Document section ->
···
Rapid Timeline for Implementation

The BABA imposes a rapid timeline for implementation.

Upon enactment: The Office of Management and Budget (OMB) is directed to issue guidance to Federal agencies to assist in identifying programs that have “deficient” Buy America coverage and to issue guidance to assist Federal agencies in applying new domestic content preferences.

The BABA deems as deficient those programs that are not currently subject to Buy America requirements at all, are subject to limited Buy America requirements, the scope of which does not include iron, steel, manufactured products and construction materials, or are subject to Buy America requirements that have been waived by generally-applicable and longstanding waivers. For example the Buy America requirement imposed by 23 U.S.C. § 313 is limited in application by the Agency’s implementation policy to iron and steel only. The Federal Highway Administration has estimated that the ferrous inputs account for less than 5 percent of the cost of a federally-aided highway project.

Within 60 Days of Enactment: Federal agencies will be required to submit to the OMB and appropriate congressional committees a report that identifies each Federal financial assistance program for infrastructure administered by the agency, identify the Buy America-type requirements applied thereto, if any, and assess the applicability of any existing domestic content procurement preference, including its purpose, scope, applicability and any exceptions or waivers of the requirement. The agency report must identify the deficient programs not subject to domestic procurement preferences required by the BABA.

Within 180 Days of Enactment: Federal agencies must begin applying Buy America preferences meeting the scope of products required by the BABA. By this time, OMB must issue standards satisfying the “all manufacturing processes” origin standard required by the BABA for “construction materials.”

“MAKE IT IN AMERICA”

The BABA also includes a “Make it in America” section, which directs changes to the BAA, paves the way for increased domestic component content standards, improves waiver processes and creates a Made in America Office. The “Make it in America” provisions of the BABA reflect many of the directives included in President Biden’s January 2021 Executive Order 14005 Ensuring the Future Is Made in All of America by All of America's Workers.

Specifically, the “Make it in America” section of the BABA provides statutory authority for the establishment of the new Made in America Office within the OMB. It also includes language aimed at reducing the use of waivers and strengthened application of the BAA, which as noted above, applies to direct procurement by Federal agencies.
···
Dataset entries
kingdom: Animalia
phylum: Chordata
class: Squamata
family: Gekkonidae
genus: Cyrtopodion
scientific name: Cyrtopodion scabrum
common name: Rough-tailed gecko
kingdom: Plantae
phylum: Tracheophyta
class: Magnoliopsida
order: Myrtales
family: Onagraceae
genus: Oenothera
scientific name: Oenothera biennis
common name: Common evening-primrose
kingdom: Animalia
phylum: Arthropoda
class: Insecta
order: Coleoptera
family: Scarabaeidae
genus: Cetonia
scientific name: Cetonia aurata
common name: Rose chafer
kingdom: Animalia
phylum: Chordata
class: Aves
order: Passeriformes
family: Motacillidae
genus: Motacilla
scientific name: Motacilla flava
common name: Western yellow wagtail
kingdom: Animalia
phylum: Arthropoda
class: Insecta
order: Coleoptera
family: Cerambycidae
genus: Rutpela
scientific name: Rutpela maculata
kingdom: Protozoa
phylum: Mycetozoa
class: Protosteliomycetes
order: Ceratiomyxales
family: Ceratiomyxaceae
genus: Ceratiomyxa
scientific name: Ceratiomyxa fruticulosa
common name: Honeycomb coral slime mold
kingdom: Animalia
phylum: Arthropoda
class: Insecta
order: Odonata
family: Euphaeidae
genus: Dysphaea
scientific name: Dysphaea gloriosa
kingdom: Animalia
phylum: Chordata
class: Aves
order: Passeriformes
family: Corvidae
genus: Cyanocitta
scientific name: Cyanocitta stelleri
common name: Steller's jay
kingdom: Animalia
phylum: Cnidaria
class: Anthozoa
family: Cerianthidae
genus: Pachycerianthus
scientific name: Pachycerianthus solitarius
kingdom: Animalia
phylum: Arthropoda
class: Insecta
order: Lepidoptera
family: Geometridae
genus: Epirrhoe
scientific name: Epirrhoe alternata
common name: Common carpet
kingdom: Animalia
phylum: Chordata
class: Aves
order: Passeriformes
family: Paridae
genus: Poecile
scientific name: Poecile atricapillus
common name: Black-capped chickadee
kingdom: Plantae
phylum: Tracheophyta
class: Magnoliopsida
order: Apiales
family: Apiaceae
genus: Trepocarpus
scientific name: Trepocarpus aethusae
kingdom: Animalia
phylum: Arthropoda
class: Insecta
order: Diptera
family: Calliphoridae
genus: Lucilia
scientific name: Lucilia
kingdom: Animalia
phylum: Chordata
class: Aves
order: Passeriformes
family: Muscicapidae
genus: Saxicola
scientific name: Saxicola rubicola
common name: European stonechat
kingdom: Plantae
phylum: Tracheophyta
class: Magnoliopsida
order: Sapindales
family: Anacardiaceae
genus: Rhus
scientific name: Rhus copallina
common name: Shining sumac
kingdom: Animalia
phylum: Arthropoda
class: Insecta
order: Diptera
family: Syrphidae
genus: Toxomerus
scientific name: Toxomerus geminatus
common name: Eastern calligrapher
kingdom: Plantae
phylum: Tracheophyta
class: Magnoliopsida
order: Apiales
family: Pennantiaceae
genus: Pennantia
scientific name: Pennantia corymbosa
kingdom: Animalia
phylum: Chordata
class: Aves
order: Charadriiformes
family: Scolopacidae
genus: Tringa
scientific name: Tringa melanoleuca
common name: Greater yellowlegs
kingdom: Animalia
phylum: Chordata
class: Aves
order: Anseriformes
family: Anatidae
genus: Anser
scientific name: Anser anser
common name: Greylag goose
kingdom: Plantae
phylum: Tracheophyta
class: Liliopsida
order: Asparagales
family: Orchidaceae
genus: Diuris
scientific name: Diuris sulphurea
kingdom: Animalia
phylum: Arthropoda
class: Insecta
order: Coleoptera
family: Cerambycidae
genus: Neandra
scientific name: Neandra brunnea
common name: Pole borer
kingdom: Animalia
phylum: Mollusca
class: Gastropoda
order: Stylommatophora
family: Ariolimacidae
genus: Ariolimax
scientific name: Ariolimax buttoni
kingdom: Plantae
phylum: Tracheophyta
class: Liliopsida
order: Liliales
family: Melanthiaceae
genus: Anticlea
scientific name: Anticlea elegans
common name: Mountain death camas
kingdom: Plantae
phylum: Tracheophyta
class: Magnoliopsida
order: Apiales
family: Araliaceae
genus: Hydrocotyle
···
Exercise instructions ->
1. Transcribe the BABA passage word for word, starting at "Within 180 Days" and ending at "of America's Workers.".
2. For each statement, answer yes or no on whether the BABA passage supports it, and quote the words that decide it: (a) Federal agencies have 90 days after enactment to submit their report to OMB and congressional committees. (b) The new Made in America Office is placed within the OMB. (c) The Federal Highway Administration estimates that ferrous inputs make up less than 5 percent of a federally-aided highway project's cost.
Rely only on the BABA passage, not on the data.

Responses in order ->
1.
Within 180 Days of Enactment: Federal agencies must begin applying Buy America preferences meeting the scope of products required by the BABA. By this time, OMB must issue standards satisfying the “all manufacturing processes” origin standard required by the BABA for “construction materials.”

“MAKE IT IN AMERICA”

The BABA also includes a “Make it in America” section, which directs changes to the BAA, paves the way for increased domestic component content standards, improves waiver processes and creates a Made in America Office. The “Make it in America” provisions of the BABA reflect many of the directives included in President Biden’s January 2021 Executive Order 14005 Ensuring the Future Is Made in All of America by All of America's Workers.

2.
(a) No: "Within 60 Days of Enactment: Federal agencies will be required to submit to the OMB and appropriate congressional committees a report"
(b) Yes: "provides statutory authority for the establishment of the new Made in America Office within the OMB"
(c) Yes: "the ferrous inputs account for less than 5 percent of the cost of a federally-aided highway project"